I made the mistake of upgrading from Fusion 1.1.3 on my MacBook Pro to 2. First, while I'm ranting, let me just say that VMWare's upgrade process for Fusion is something right out of 1992. But let's say you do go ahead and upgrade. Here's what you're in for.
I use Fusion to build Firefox on Windows and sometimes Linux, and yesterday, after upgrading, I tried building in both my Windows VMs (I have an XP and a Vista). The Fusion program itself really dragged my whole system down. I couldn't flip between spaces, my apps wouldn't respond to the keyboard or mouse--it was brutal. Eventually--literally minutes--I got the first VM booted, and did my build: 159 minutes! I tried the other VM and it took forever to even boot. After some more testing, I went to see if others were having trouble. Turns out I'm not alone.
So I decided to try and re-install 1.1.3. That went pretty well.
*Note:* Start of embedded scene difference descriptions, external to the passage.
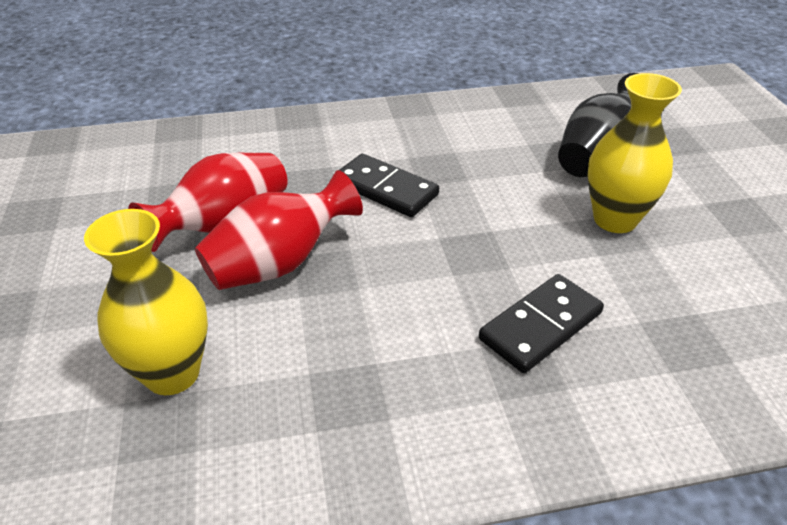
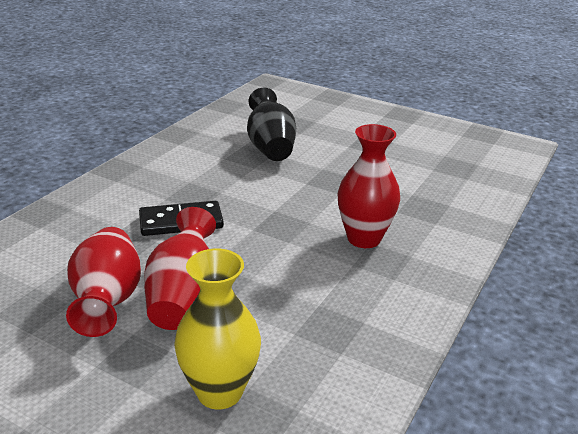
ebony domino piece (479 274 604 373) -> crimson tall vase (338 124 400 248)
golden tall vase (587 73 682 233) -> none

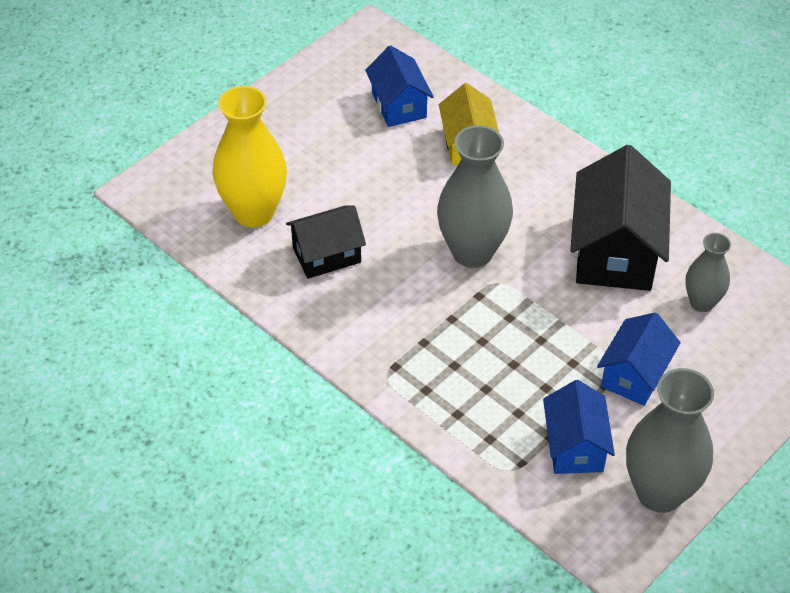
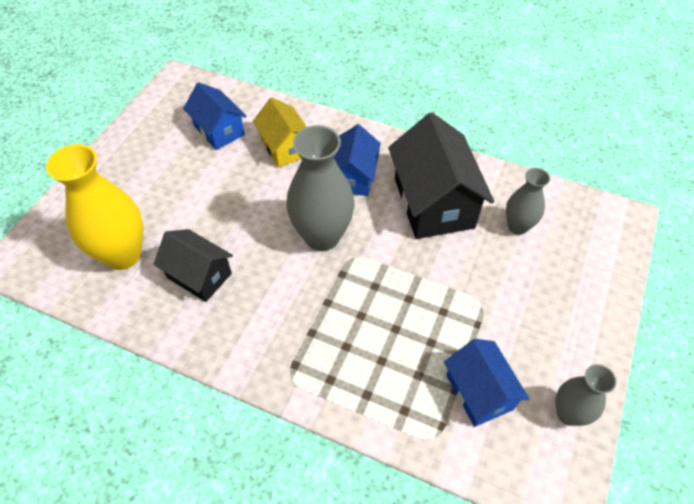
ebony cottage (286 205 366 279) -> ebony cottage (153 229 233 302), 75 degrees clockwise
royal blue cottage (597 312 681 406) -> royal blue cottage (334 124 381 196), move
gray tall vase (626 368 714 513) -> gray tall vase (556 364 617 426), x0.57

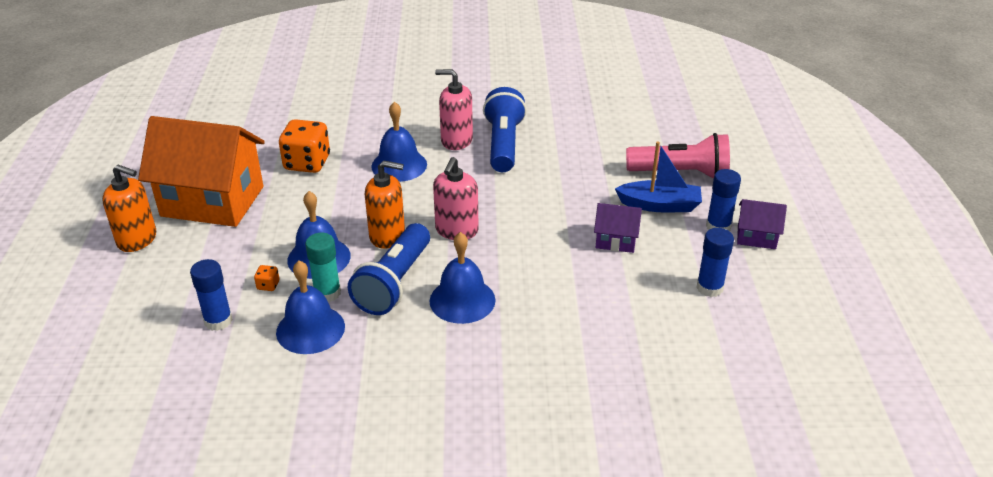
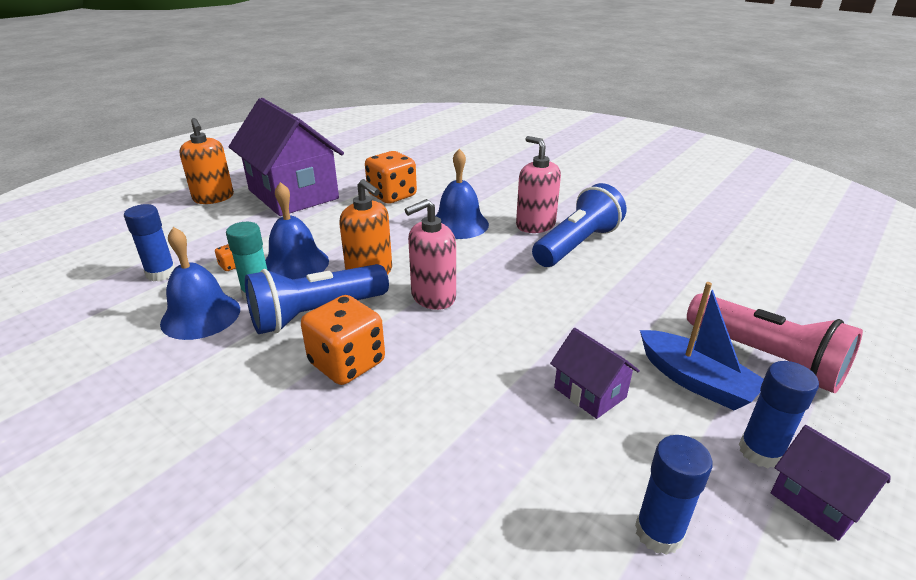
orange cottage (138 116 265 227) -> purple cottage (229 98 344 216)
royal blue school bell (429 232 496 324) -> orange die (301 295 385 385)

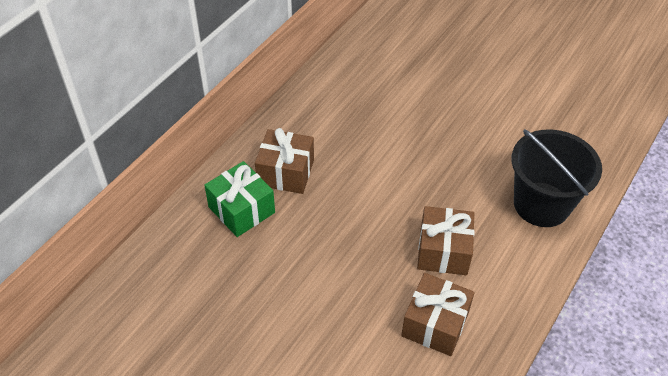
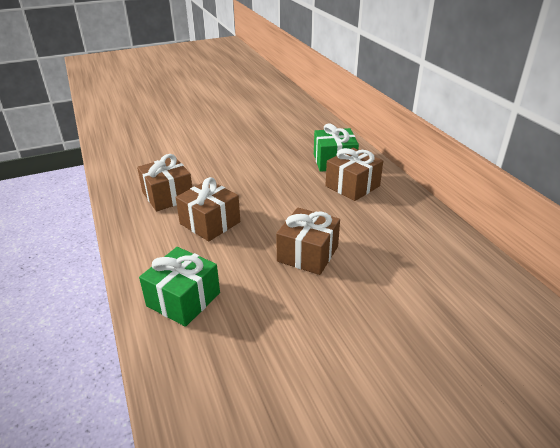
ebony sand bucket (512 129 602 227) -> emerald wrapped gift (139 247 220 327)
none -> brown wrapped gift (276 207 340 275)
It complained about a newer version of the software (notice the use of the word "newer" and not "better") being installed, but it let me do it. When I was done I tried booting my machines. The Vista VM, which had been shut down was totally broken, with an error about the config file (.vmx) being corrupt and having features for a newer version that were incompatible. I then tried the XP VM and it booted (it had only been suspended).
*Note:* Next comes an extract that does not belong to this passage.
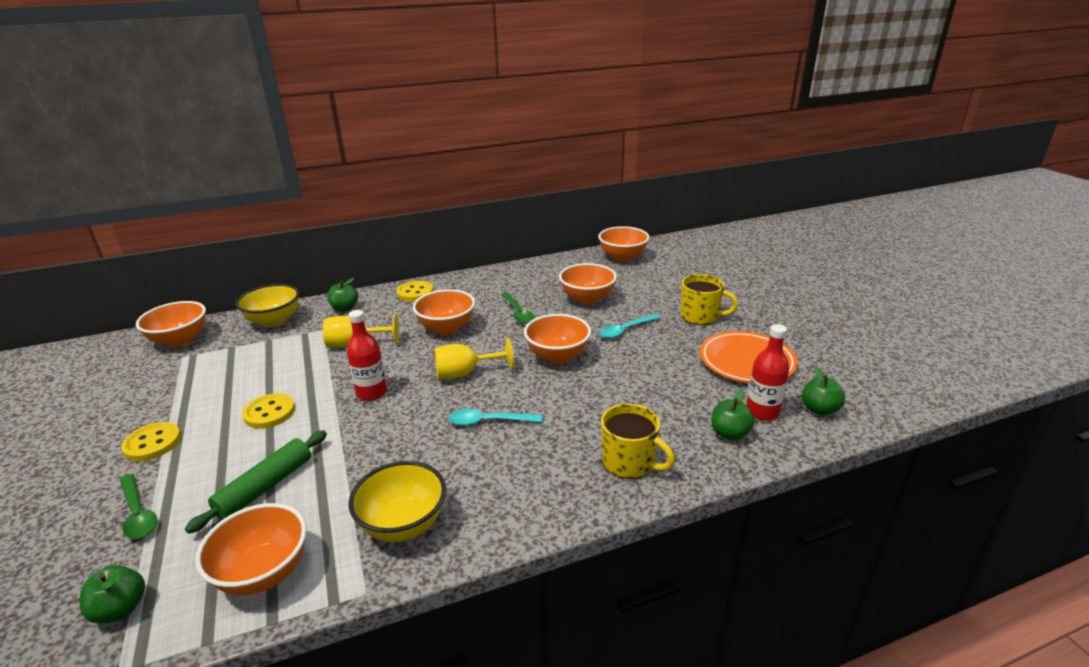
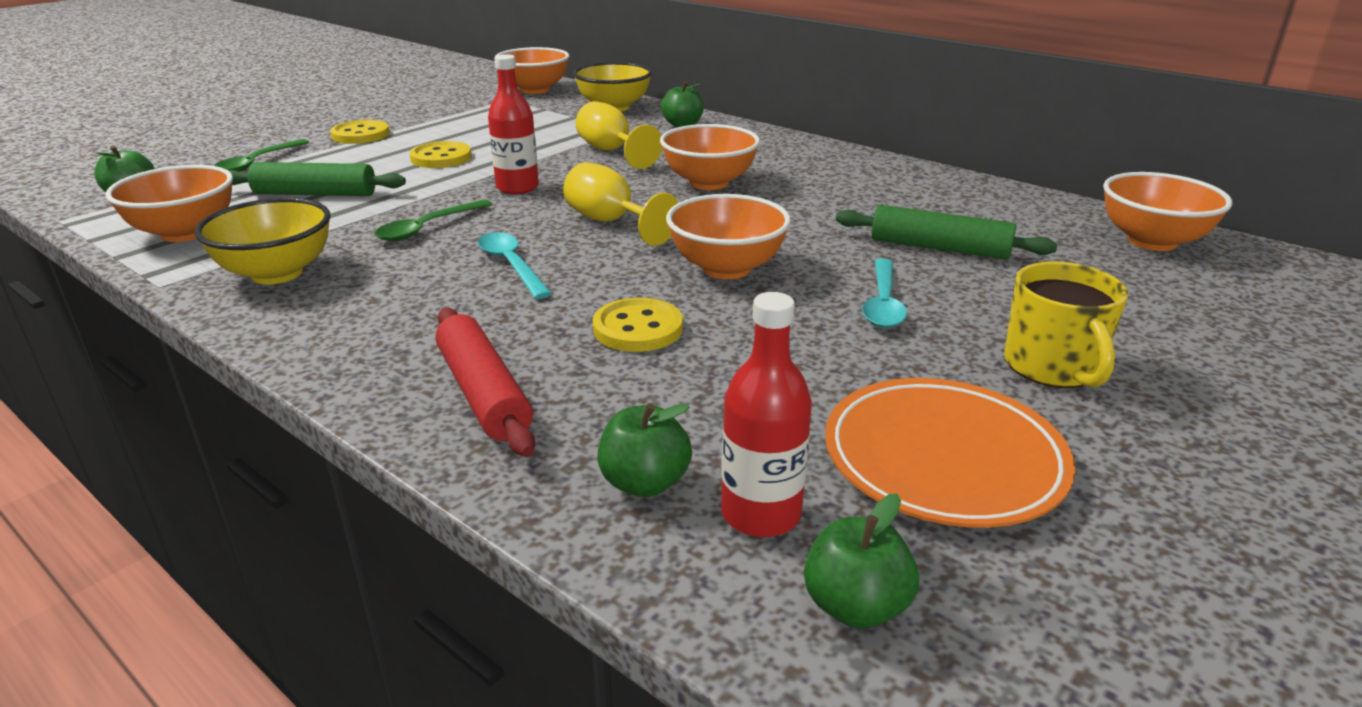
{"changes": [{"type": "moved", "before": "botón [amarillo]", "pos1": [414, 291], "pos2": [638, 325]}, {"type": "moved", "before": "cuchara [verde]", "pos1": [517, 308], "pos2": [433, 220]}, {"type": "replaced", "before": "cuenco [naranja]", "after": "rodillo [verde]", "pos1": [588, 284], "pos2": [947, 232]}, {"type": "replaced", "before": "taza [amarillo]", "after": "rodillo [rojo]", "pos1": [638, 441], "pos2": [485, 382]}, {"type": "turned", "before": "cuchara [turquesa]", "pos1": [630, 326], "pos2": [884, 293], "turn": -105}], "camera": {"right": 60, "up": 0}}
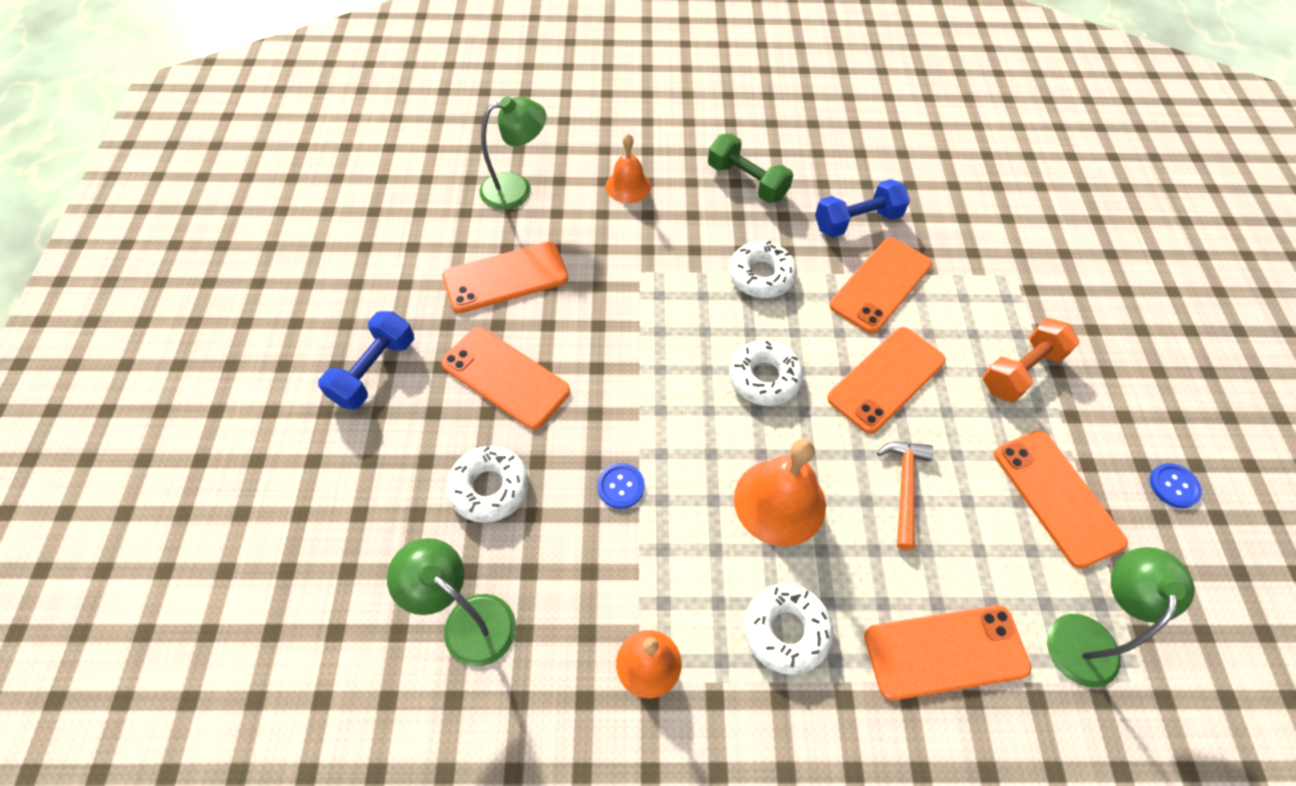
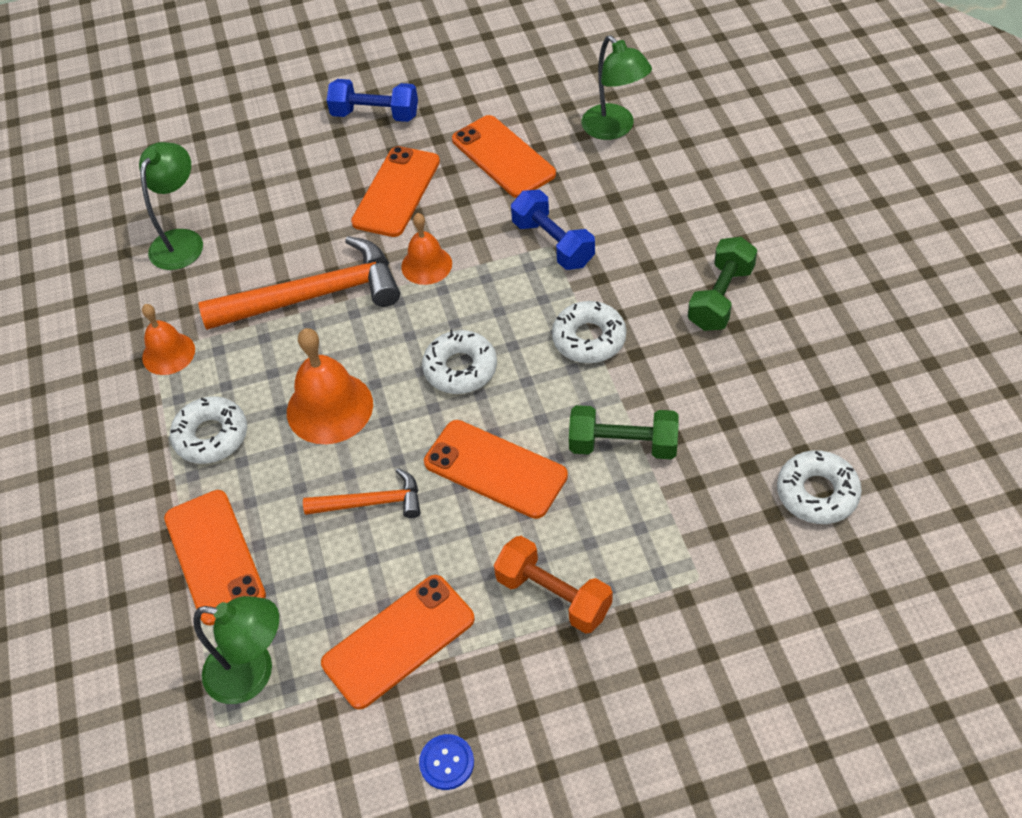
{"changes": [{"type": "moved", "before": "rosquilla [blanco]", "pos1": [488, 484], "pos2": [819, 487]}, {"type": "moved", "before": "campana [naranja]", "pos1": [628, 168], "pos2": [426, 249]}, {"type": "moved", "before": "mancuerna [azul]", "pos1": [862, 208], "pos2": [553, 230]}, {"type": "replaced", "before": "botón [azul]", "after": "martillo [naranja]", "pos1": [621, 486], "pos2": [299, 283]}, {"type": "replaced", "before": "móvil [naranja]", "after": "mancuerna [verde]", "pos1": [881, 286], "pos2": [624, 432]}], "camera": {"right": 80, "up": -5}}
I took a peek at the two .vmx config files to see what was different, and after making the following change, the Vista VM booted fine:
from: virtualHW.version = "7"
to: virtualHW.version = "6"
I can't believe how much better things are now. Even with 4G of RAM on this machine it thrashed until it was totally unsable with 2, and runs really fast under 1.1.3. My advice is that you don't upgrade to 2.* until you read something about performance and better i/o in future release notes.
UPDATE: Taras says it's working fine for him, but bz reported similar issues to me. I'm sticking with 1.1.3.